Schließlich beschwere ich mich bei einer Frau, die gerade aus dem Becken kam und mein Gewusel beobachtet.

Ichso: Das ist ja so was von krass, irgendwer muss mir die Schwimmbrille geklaut haben! Die ist weg!
Sieso: Naja, eine haben sie da auf dem Kopf.
Ichso: Hrmpf!

(Hatte ich behauptet, ich wäre mit dem Hirnschrumpf durch?)

Rites de Passage

Die Kaltmamsell fragte, warum Bloggerinnen, obwohl sie im richtigen Alter sind, nicht über die Wechseljahre schreiben.

Ich habe darüber nie geschrieben, weil ich den Wechseljahren in meinem Leben nicht viel Raum und Bedeutung gegeben habe. Wie ich aber im folgenden Text merke, war das ein tief einscheidender Lebensblock, dem ich teilweise nur einen anderen Namen gab.

Aber erstmal ein Intro:

Wir leben in einer Gesellschaft, die so lange wie möglich jugendlich bleiben will. Die das auch kann, weil die Jugend konsequenzenlos ausgedehnt werden kann.
In früheren Zeiten konnten erst Erwachsene verantwortlich an der Gestaltung der Gesellschaft teilnehmen. Erwachsen sein hieß, Sex haben dürfen und dessen Konsequenzen tragen – verheiratet sein, Kinder haben, die Familie ernähren. Wenn Sex keine unbeeinflussbaren Konsequenzen mehr hat, ist Familie und ihr ganzer organisatorischer Überbau eine private Entscheidung.

Auf privater sozialer Seite verbleiben viele Menschen in einem Status zwischen Jungendlichem und Erwachsenem nach alter Definition, obwohl sie bei der Arbeit hochgradig erwachsen und verantwortlich handeln müssen.
Wie kann sich eine Frau in so einer Umgebung damit auseinander setzen, dass sie merklich und sichtlich in die Wechseljahre kommt? In einer Gesellschaft, die verkündet „du kannst alles, wenn du dir nur Mühe gibst, hart arbeitest und es richtig willst“, ist ein Vorgang, der nicht umzukehren und auch nur marginal zu beeinflussen ist, kein attraktives Thema.

Denn mit den Wechseljahren ist eine Frau offiziell alt, sagt zumindest die Überlieferung. Wir wollen heute die Freiheit haben, uns so jung betragen, wie wir uns fühlen. Kinder bekommen mit über 40, mit 50 noch mal richtig wild durchstarten. Arbeiten und Leben wie Männer sowieso.
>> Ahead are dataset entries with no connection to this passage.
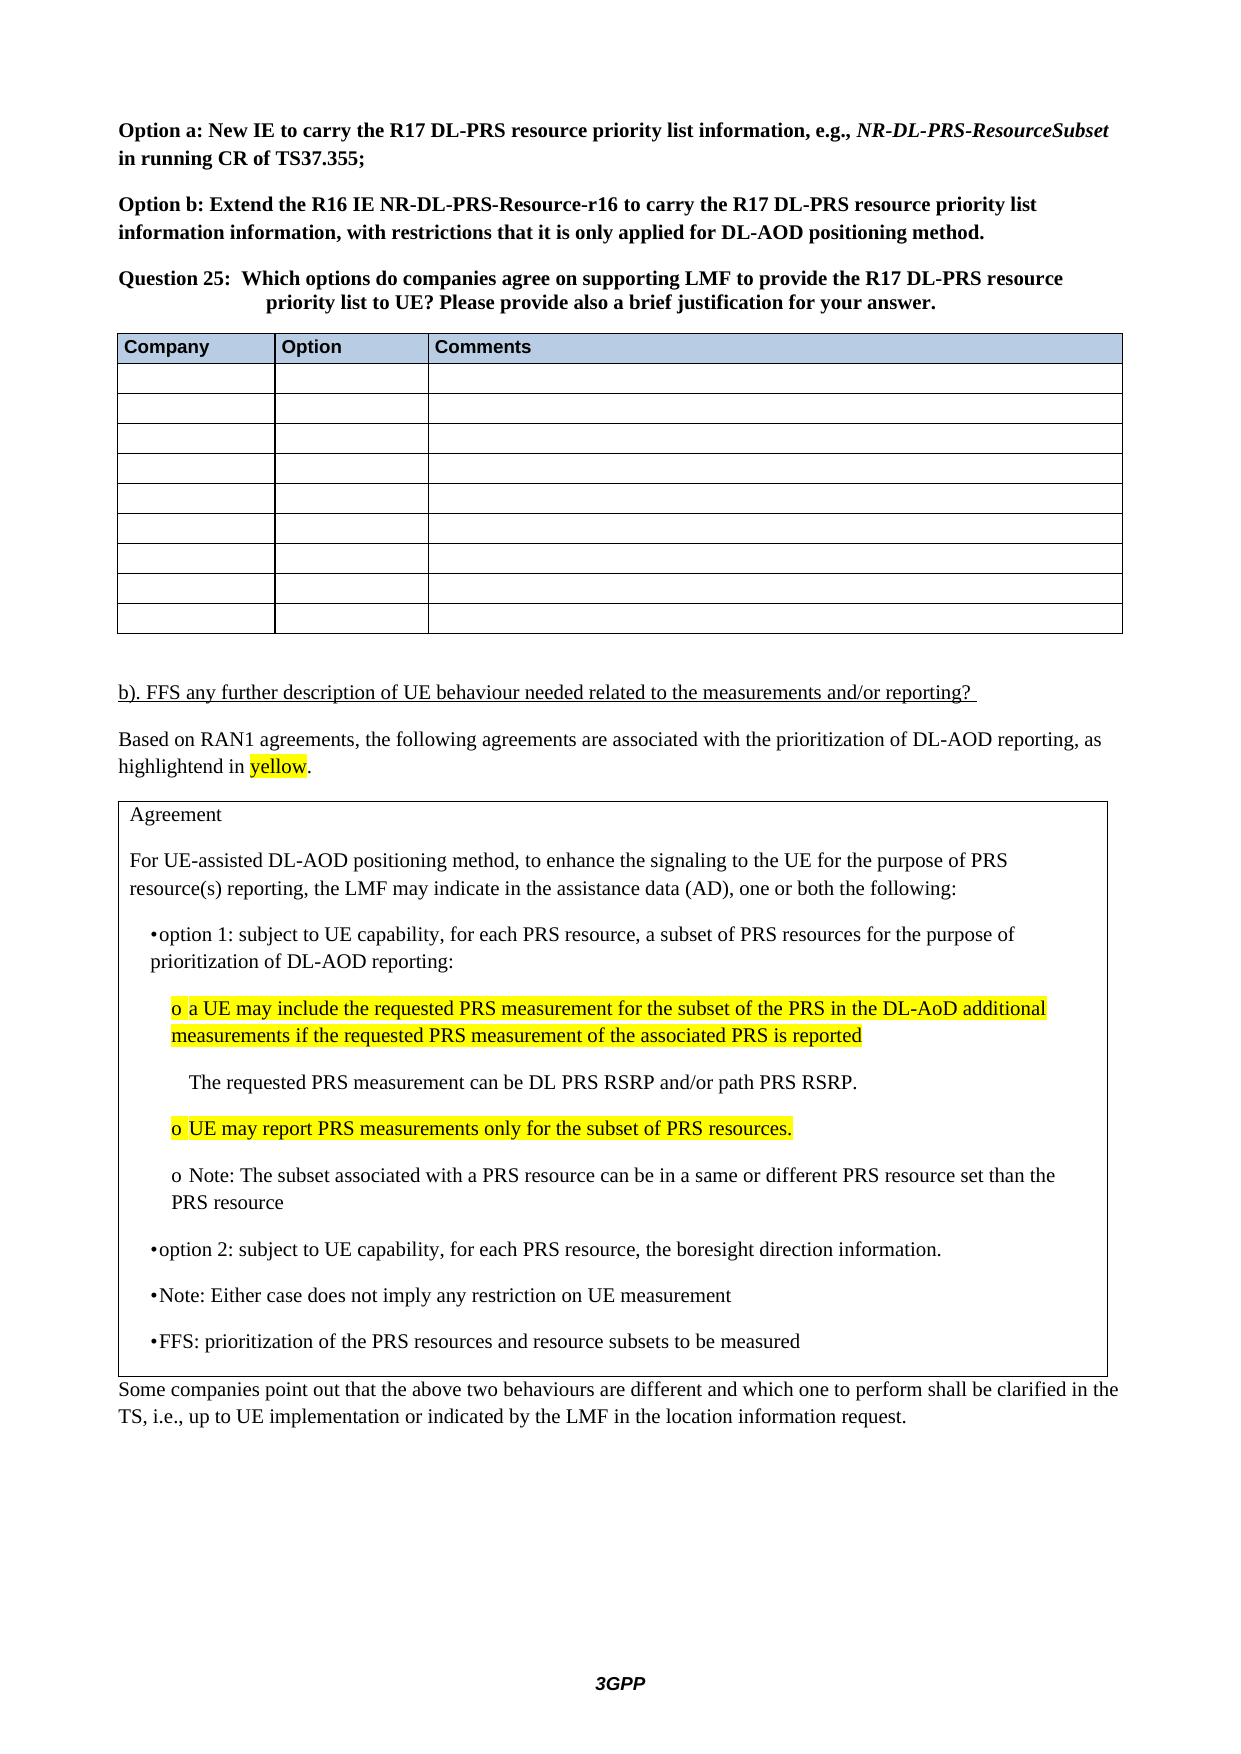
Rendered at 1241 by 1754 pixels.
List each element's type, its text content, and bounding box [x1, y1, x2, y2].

table_cell [276, 604, 428, 633]
table_cell [118, 484, 274, 513]
table_cell [118, 454, 274, 483]
table_cell [429, 484, 1122, 513]
text Option a: New IE to carry the R17 DL-PRS resource priority list information, e.g., NR-DL-PRS-ResourceSubset in running CR of TS37.355; [118, 118, 1122, 170]
table_cell [429, 574, 1122, 603]
text b). FFS any further description of UE behaviour needed related to the measurements and/or reporting? [118, 680, 1122, 704]
table_cell [429, 454, 1122, 483]
table_cell [429, 364, 1122, 393]
table_cell [429, 544, 1122, 573]
table_cell [276, 544, 428, 573]
table_cell [276, 514, 428, 543]
table_cell [276, 424, 428, 453]
text Based on RAN1 agreements, the following agreements are associated with the prioritization of DL-AOD reporting, as highlightend in yellow. [118, 727, 1122, 778]
table_cell [276, 364, 428, 393]
table_cell [429, 514, 1122, 543]
table_cell [429, 394, 1122, 423]
text Option b: Extend the R16 IE NR-DL-PRS-Resource-r16 to carry the R17 DL-PRS resource priority list information information, with restrictions that it is only applied for DL-AOD positioning method. [118, 192, 1122, 244]
table_cell [118, 514, 274, 543]
table_cell [276, 454, 428, 483]
table_cell [118, 544, 274, 573]
text Some companies point out that the above two behaviours are different and which one to perform shall be clarified in the TS, i.e., up to UE implementation or indicated by the LMF in the location information request. [118, 1377, 1122, 1428]
table_header Option [276, 334, 428, 363]
table_cell [118, 604, 274, 633]
table_cell [276, 574, 428, 603]
table_cell [429, 424, 1122, 453]
text Question 25: Which options do companies agree on supporting LMF to provide the R17 DL-PRS resource priority list to UE? Please provide also a brief justification for your answer. [118, 266, 1122, 314]
table_cell [429, 604, 1122, 633]
table_header Comments [429, 334, 1122, 363]
table_cell [118, 574, 274, 603]
table_cell [118, 394, 274, 423]
table_cell [276, 394, 428, 423]
table_header Agreement For UE-assisted DL-AOD positioning method, to enhance the signaling to the UE for the purpose of PRS resource(s) reporting, the LMF may indicate in the assistance data (AD), one or both the following: • option 1: subject to UE capability, for each PRS resource, a subset of PRS resources for the purpose of prioritization of DL-AOD reporting: o a UE may include the requested PRS measurement for the subset of the PRS in the DL-AoD additional measurements if the requested PRS measurement of the associated PRS is reported  The requested PRS measurement can be DL PRS RSRP and/or path PRS RSRP. o UE may report PRS measurements only for the subset of PRS resources. o Note: The subset associated with a PRS resource can be in a same or different PRS resource set than the PRS resource • option 2: subject to UE capability, for each PRS resource, the boresight direction information. • Note: Either case does not imply any restriction on UE measurement • FFS: prioritization of the PRS resources and resource subsets to be measured [119, 802, 1107, 1376]
table_header Company [118, 334, 274, 363]
table_cell [118, 424, 274, 453]
table_cell [118, 364, 274, 393]
table_cell [276, 484, 428, 513]
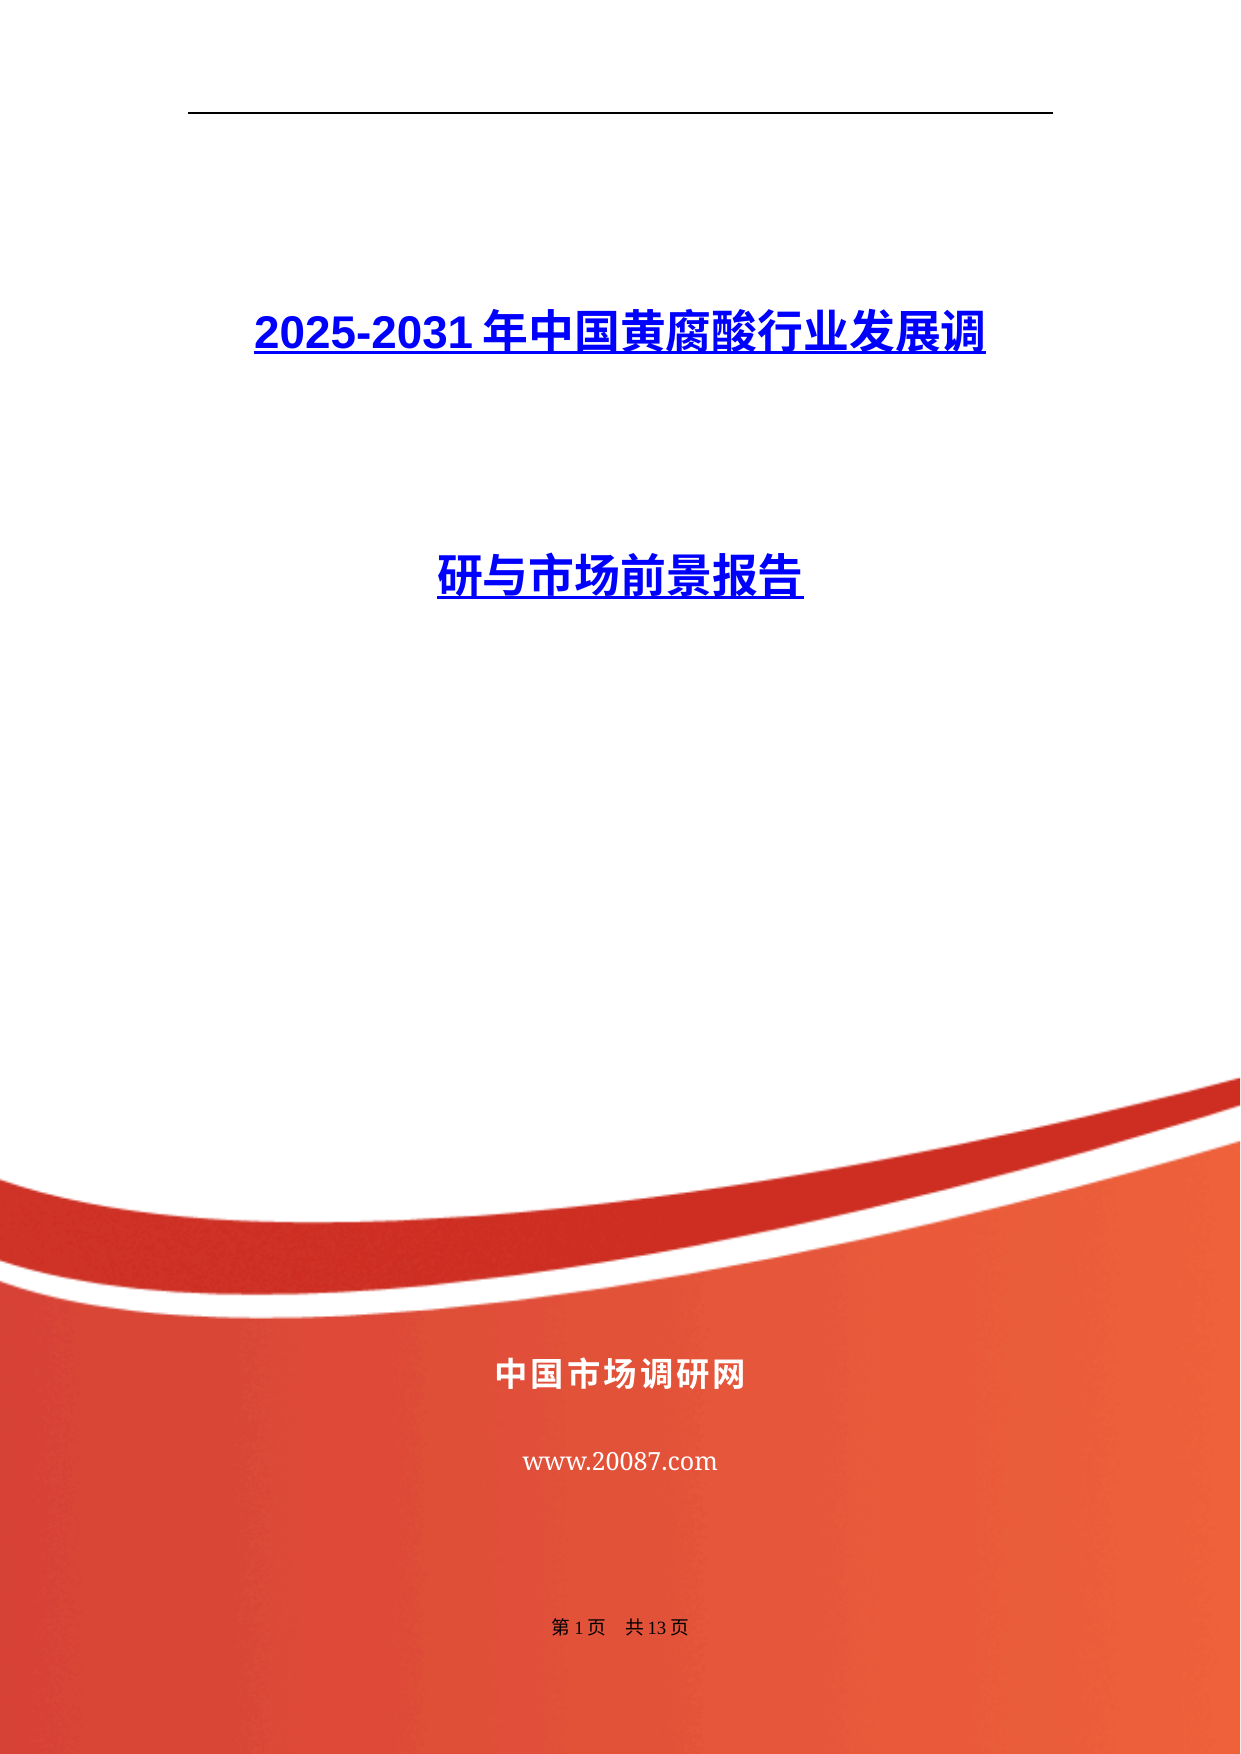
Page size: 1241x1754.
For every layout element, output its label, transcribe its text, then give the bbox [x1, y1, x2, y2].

text www.20087.com [187, 1428, 1053, 1493]
subtitle 中国市场调研网 [187, 1339, 1053, 1404]
table_header 2025-2031年中国黄腐酸行业发展调研与市场前景报告 [188, 207, 1053, 773]
picture [0, 1006, 1241, 1754]
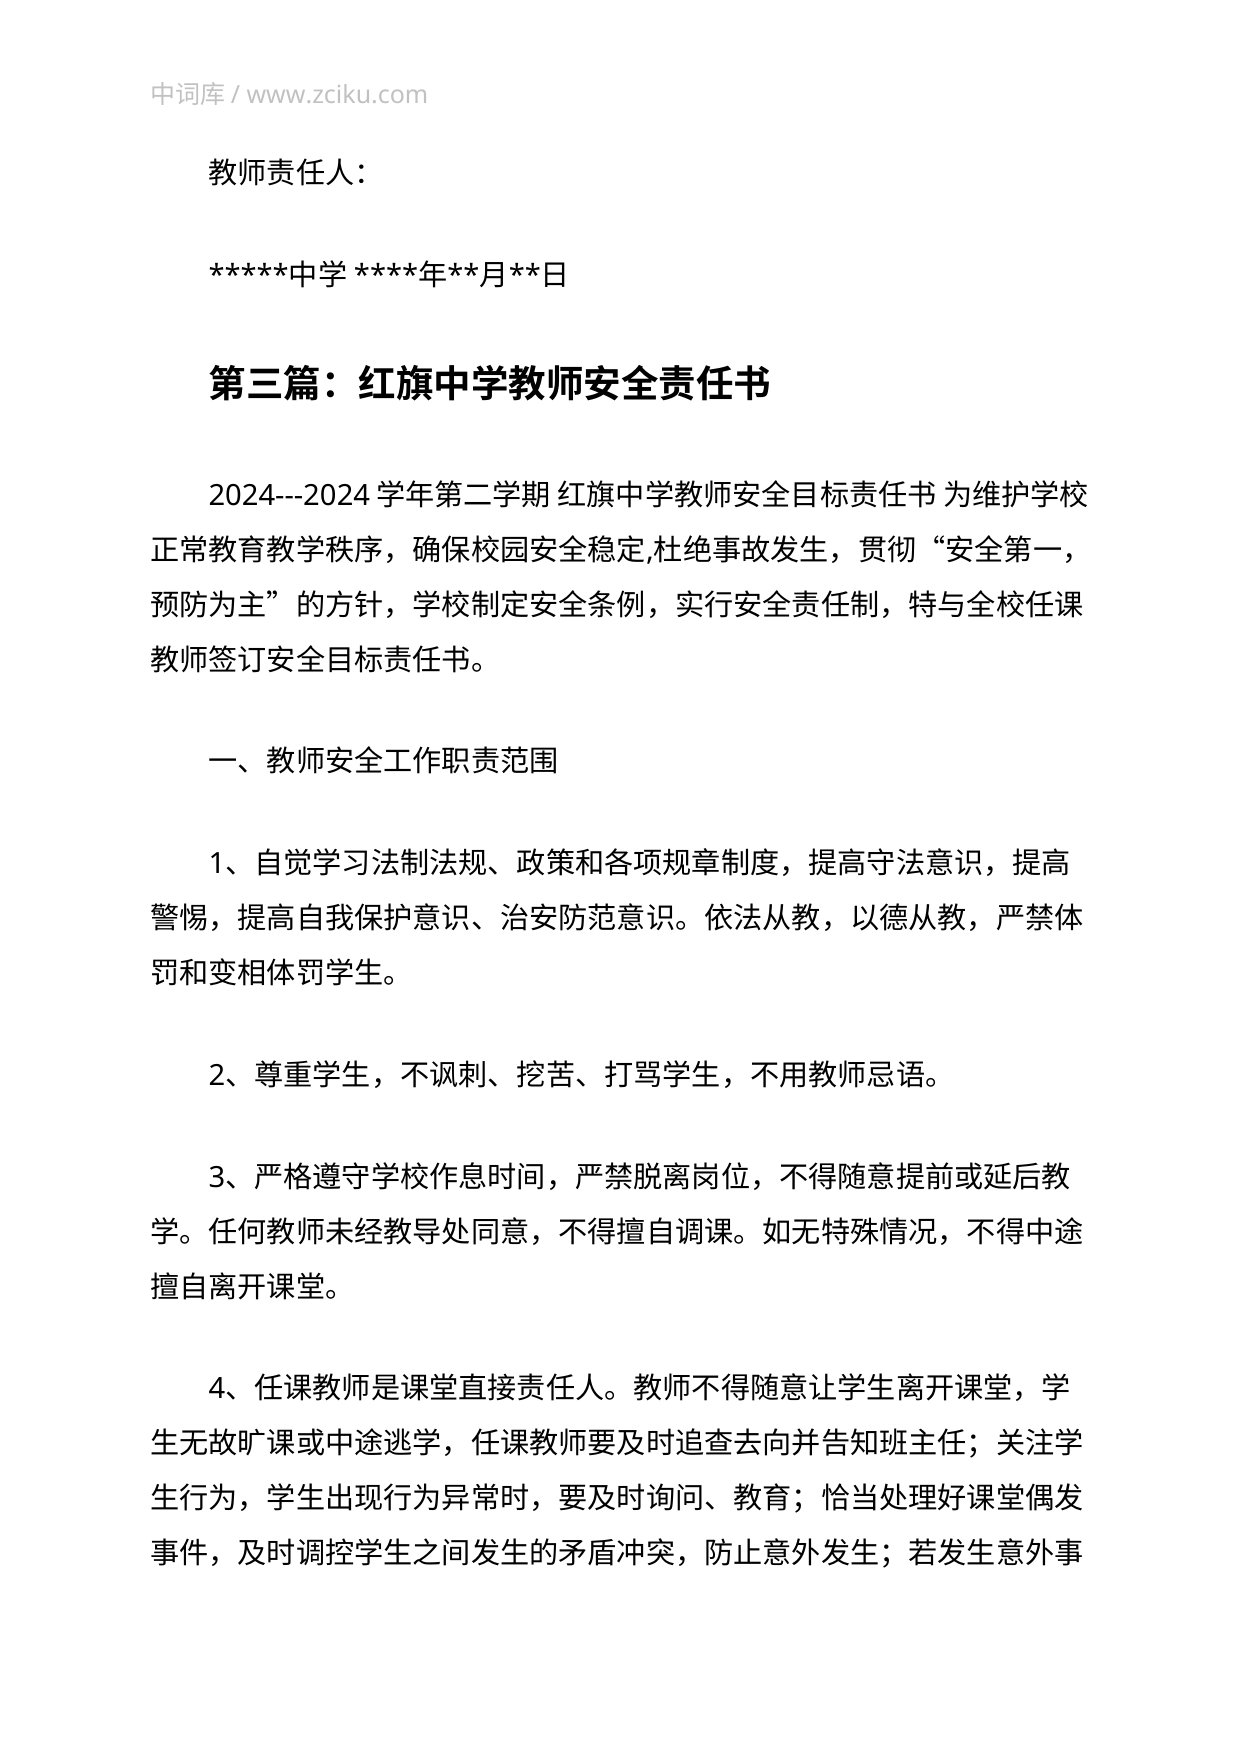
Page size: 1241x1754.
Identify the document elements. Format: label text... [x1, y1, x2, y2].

text 2、尊重学生，不讽刺、挖苦、打骂学生，不用教师忌语。 [150, 1051, 1090, 1094]
text 一、教师安全工作职责范围 [150, 738, 1090, 780]
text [150, 1365, 1090, 1572]
text 2024---2024学年第二学期 红旗中学教师安全目标责任书 为维护学校正常教育教学秩序，确保校园安全稳定,杜绝事故发生，贯彻“安全第一，预防为主”的方针，学校制定安全条例，实行安全责任制，特与全校任课教师签订安全目标责任书。 [150, 471, 1090, 678]
text 教师责任人： [150, 150, 1090, 192]
text 第三篇：红旗中学教师安全责任书 [150, 354, 1090, 408]
text *****中学 ****年**月**日 [150, 252, 1090, 294]
text 1、自觉学习法制法规、政策和各项规章制度，提高守法意识，提高警惕，提高自我保护意识、治安防范意识。依法从教，以德从教，严禁体罚和变相体罚学生。 [150, 839, 1090, 992]
text 3、严格遵守学校作息时间，严禁脱离岗位，不得随意提前或延后教学。任何教师未经教导处同意，不得擅自调课。如无特殊情况，不得中途擅自离开课堂。 [150, 1153, 1090, 1305]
Unsere Körper sagen etwas anderes und wir respektieren das meiner Meinung nach viel zu wenig. Der Körper einer Frau hat eine ziemlich klar beschränkte und nur mittels schwerer Eingriffe veränderbare Fruchtbarkeitsphase, die unsere Existenz rhythmisiert und an ihrem Ende wendet.
Wir haben in der Fruchtbarkeitsphase nicht nur einen großen bogenhaften Biorhythmus, wir haben einen Zyklus, wir bluten jeden Monat oder werden schwanger. Wir lösen, wo auch immer wir sind, diesen kurzen männlichen „I nteressant für Paarung?“- Reflex aus. Ein Teil von uns ist immer verletzlich und in Reserve, denn innerhalb von drei Wochen könnte unser Leben durch ein Kind über lange Jahre anders verlaufen. Und mit Ende 40 ist diese Phase vorbei.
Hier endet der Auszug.